> _Work instructions_
Using the records below, write out again exactly the lines that begin at the line containing "122 122 293" and end at the line containing "285 234 323", and no other lines.

== Given information

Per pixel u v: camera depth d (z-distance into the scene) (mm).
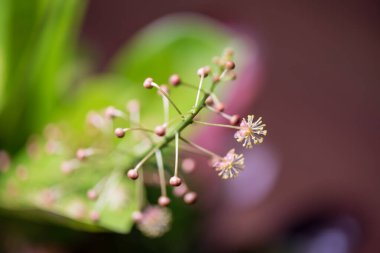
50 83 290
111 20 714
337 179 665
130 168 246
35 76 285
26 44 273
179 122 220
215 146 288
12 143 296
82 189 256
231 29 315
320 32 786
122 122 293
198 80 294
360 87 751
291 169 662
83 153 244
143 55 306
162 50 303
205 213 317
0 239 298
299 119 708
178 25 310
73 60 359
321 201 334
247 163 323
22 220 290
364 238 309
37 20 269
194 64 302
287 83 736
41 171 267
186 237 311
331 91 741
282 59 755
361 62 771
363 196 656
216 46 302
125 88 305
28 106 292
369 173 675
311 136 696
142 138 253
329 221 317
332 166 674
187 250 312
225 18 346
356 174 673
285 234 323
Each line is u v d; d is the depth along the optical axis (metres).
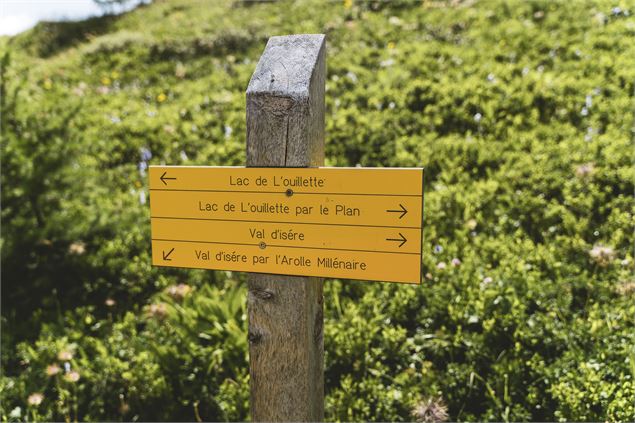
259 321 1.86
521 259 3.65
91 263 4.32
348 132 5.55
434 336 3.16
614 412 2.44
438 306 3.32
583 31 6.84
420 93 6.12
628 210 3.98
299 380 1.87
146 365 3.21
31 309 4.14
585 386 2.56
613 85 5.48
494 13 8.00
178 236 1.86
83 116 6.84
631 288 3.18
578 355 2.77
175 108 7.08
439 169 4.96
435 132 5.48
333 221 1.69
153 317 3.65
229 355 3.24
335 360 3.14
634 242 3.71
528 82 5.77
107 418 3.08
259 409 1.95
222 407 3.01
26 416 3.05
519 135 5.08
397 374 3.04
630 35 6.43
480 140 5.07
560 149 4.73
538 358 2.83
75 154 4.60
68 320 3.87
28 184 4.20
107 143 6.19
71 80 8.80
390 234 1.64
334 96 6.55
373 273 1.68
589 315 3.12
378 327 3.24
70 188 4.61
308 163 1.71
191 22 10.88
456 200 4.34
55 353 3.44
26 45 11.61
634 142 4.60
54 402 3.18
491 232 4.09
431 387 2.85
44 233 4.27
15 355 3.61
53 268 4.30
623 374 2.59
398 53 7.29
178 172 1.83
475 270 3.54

====
== Given information

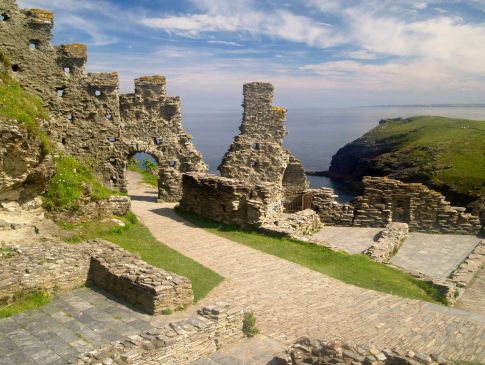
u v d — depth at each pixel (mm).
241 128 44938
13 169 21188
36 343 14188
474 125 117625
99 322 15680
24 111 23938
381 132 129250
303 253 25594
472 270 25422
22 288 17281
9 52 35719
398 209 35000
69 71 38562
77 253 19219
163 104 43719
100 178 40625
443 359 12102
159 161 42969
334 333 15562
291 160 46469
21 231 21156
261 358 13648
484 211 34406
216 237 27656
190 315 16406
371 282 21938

====

> _Final answer_
122 122 293
198 80 294
360 87 751
291 169 662
83 153 244
143 55 306
162 50 303
205 213 317
0 239 298
299 119 708
178 25 310
73 60 359
321 201 334
247 163 323
22 220 290
364 238 309
37 20 269
194 64 302
287 83 736
41 171 267
186 237 311
331 91 741
282 59 755
361 62 771
363 196 656
216 46 302
125 88 305
28 106 292
369 173 675
311 136 696
142 138 253
329 221 317
332 166 674
187 250 312
225 18 346
356 174 673
285 234 323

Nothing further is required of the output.